──────── 本文

図4(a)は、貫通孔11を形成する際に供給されるアシストガスが、レーザ加工用治具100の溝部100aを通過してパイプ材10の端部から排出可能となるように当該レーザ加工用治具100が挿入されている様子の一例を示す概略縦断面図である。
【0027】
前述したように、レーザ加工用治具100の柱状部100bには、形成する貫通孔11の幅Wよりも相対的に幅広に、且つ、少なくとも当該貫通孔11の加工開始位置Pから当該パイプ材10の端部までの距離Mを超える長さNの溝部100aが形成されている。
【0028】
これにより、
図4(a)に示すように、貫通孔11を形成する際に供給されたアシストガスは溝部100aを通過してパイプ材10の端部から排出できることになり、パイプ材10外への溶融金属の排出が可能になる。また、パイプ材10の内側へ柱状部100bを挿入してレーザ加工を行うことで、照射されるレーザ光を遮光することが可能となり、反加工面のキズ、へこみ、貫通穴の発生を防止することができる。
【0029】
図4(b)は、貫通孔11を形成する際に生じたカットカス(抜きカス)12、ドロス13(バリ等含む)、管内に付着した溶融金属14などレーザ加工終了時の様子の一例を示す概略縦断面図である。

────────────────
──────── 提供データ

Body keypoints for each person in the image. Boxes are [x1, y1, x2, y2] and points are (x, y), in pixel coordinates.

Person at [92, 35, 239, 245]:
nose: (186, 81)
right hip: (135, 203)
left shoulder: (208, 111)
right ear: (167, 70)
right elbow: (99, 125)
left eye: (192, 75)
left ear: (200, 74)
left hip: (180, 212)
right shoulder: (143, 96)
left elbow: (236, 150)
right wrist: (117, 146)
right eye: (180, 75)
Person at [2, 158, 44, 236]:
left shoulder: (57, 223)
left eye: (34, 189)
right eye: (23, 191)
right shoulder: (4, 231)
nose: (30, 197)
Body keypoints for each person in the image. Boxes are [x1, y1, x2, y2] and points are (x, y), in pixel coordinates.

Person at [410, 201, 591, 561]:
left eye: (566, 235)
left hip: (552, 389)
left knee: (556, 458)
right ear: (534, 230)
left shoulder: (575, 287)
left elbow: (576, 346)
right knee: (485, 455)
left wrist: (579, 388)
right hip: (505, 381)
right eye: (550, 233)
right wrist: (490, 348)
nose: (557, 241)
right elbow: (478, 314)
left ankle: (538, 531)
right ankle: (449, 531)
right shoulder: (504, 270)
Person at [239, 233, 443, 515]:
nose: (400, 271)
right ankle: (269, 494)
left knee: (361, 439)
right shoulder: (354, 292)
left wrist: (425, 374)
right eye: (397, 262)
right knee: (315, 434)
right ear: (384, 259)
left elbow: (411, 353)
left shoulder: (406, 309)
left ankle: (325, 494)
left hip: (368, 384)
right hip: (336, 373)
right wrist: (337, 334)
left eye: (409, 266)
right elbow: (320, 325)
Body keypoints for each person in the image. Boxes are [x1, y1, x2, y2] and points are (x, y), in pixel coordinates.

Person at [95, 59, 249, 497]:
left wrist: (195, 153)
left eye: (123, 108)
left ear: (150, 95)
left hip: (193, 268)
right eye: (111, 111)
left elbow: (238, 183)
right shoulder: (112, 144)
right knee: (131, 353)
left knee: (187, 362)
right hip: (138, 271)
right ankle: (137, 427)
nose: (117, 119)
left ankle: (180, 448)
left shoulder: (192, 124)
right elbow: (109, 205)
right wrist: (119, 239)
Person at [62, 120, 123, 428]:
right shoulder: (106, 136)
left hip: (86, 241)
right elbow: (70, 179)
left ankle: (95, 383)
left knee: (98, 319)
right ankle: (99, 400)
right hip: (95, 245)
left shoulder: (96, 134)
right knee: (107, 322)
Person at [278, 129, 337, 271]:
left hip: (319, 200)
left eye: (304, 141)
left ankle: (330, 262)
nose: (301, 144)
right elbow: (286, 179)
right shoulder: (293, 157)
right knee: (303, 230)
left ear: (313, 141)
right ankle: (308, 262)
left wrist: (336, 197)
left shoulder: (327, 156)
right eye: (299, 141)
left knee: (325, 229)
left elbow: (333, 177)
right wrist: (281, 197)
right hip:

────────────────

§ 作業の目的: 本文によると、パイプ材10の内側へ柱状部100bを挿入してレーザ加工を行うことで発生を防止できる反加工面の不具合をすべて挙げよ。

§ 作業の結果: キズ、へこみ、貫通穴